** Opening The input block **

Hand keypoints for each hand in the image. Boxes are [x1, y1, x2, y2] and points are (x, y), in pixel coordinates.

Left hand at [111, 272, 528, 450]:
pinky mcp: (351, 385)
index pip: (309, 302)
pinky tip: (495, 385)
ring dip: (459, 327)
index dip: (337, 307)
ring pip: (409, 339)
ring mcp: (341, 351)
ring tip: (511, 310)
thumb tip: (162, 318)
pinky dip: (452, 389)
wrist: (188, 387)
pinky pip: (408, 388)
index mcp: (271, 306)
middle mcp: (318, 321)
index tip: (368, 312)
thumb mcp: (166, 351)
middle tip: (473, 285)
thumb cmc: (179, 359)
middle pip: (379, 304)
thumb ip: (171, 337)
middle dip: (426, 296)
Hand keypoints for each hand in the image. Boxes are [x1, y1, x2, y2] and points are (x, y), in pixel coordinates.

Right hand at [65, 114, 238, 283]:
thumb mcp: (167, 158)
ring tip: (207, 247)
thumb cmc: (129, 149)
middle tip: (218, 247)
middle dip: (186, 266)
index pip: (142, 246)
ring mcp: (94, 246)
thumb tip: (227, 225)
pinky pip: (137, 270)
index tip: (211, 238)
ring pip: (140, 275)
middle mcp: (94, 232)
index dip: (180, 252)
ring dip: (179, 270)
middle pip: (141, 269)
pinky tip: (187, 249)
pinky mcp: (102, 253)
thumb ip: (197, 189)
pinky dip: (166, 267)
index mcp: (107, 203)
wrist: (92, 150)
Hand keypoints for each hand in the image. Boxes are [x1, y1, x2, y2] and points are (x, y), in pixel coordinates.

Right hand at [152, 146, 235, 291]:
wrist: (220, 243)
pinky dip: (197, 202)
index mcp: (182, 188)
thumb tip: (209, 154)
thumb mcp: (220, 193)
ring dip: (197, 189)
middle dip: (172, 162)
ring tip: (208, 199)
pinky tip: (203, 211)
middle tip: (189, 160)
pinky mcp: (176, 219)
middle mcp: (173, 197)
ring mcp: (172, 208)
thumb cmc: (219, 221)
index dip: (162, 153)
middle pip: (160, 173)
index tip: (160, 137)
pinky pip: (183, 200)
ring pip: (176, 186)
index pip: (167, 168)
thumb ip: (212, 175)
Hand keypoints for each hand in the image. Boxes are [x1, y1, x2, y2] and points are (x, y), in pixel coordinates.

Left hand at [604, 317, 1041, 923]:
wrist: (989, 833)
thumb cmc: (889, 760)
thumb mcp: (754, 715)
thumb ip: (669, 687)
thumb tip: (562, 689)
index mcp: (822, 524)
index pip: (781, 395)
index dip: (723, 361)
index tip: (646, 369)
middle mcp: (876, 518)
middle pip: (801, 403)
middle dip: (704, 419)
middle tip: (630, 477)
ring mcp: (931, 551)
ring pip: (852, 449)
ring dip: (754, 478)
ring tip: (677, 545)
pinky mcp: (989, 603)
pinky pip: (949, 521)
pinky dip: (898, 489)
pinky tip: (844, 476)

** Closing The input block **
** Opening The input block **

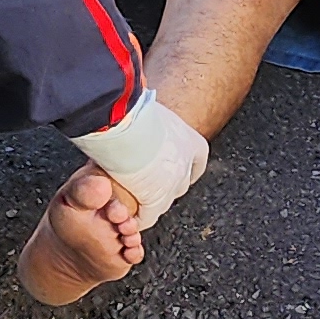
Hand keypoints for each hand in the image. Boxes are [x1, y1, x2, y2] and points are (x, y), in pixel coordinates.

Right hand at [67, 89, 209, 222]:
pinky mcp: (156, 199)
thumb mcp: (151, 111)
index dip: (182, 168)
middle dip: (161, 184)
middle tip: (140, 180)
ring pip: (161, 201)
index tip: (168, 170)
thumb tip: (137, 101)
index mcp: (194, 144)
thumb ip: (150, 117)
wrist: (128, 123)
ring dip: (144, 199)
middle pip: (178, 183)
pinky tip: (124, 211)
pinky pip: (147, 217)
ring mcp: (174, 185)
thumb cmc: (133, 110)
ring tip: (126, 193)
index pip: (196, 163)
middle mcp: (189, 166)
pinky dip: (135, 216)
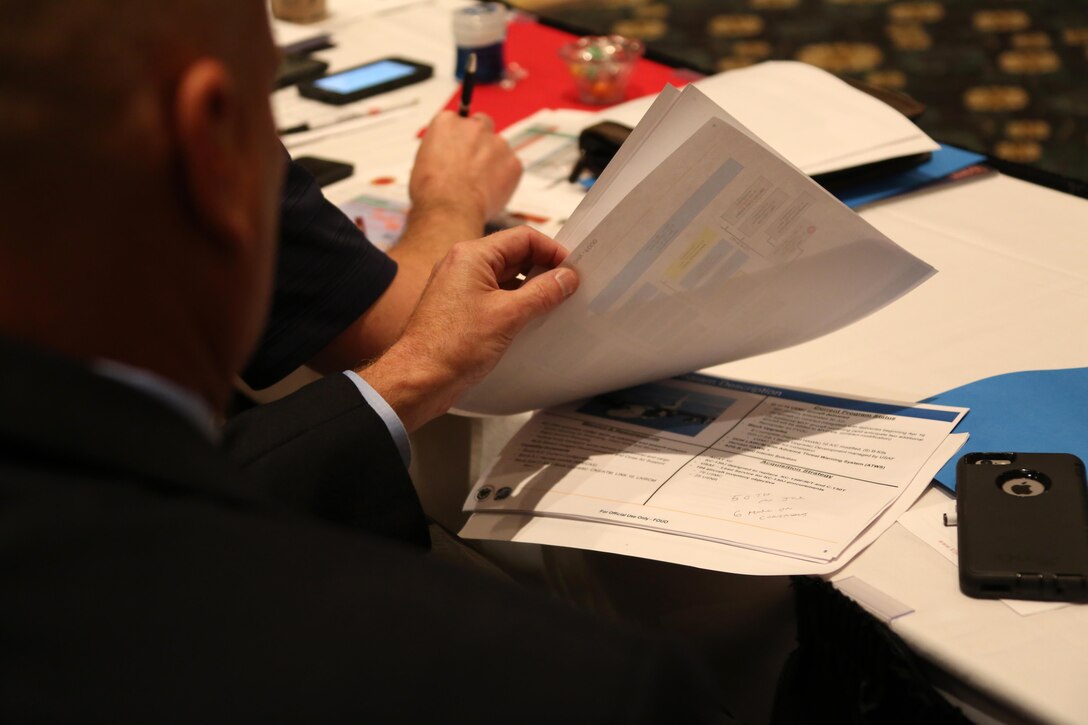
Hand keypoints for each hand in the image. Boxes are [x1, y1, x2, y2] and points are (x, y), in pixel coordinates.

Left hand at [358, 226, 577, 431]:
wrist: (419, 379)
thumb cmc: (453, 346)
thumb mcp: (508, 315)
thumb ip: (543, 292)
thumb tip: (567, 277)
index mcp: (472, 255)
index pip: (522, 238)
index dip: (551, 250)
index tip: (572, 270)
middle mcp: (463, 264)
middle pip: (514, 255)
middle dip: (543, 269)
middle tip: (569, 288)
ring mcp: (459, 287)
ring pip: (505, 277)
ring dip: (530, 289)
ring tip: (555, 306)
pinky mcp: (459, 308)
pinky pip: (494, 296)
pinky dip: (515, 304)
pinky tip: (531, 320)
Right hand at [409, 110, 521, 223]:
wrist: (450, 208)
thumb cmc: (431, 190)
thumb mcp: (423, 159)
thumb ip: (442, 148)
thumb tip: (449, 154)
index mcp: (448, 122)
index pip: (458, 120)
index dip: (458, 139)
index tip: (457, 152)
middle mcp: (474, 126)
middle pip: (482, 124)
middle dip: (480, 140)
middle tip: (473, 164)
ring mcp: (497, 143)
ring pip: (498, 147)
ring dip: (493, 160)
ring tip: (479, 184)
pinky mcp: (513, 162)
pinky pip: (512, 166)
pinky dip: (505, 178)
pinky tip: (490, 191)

** Closing The input block **
** Opening The input block **

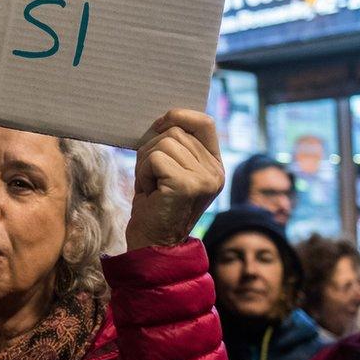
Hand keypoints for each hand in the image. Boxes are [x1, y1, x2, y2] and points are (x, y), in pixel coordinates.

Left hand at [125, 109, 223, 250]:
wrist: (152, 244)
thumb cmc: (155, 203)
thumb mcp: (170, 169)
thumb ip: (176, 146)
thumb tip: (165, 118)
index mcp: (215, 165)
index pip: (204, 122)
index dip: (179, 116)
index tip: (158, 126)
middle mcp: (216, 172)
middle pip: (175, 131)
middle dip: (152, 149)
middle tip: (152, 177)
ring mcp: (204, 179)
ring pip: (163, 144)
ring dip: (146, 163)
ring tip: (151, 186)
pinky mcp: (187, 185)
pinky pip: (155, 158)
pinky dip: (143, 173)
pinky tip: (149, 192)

** Closing The input block **

▸ **Task**: Extract every line from the records above that contains the word "Right".

▸ **Output**:
Right hand at [65, 114, 238, 283]:
Right hand at [152, 146, 235, 291]:
Right hand at [67, 89, 209, 222]:
Right hand at [409, 110, 521, 223]:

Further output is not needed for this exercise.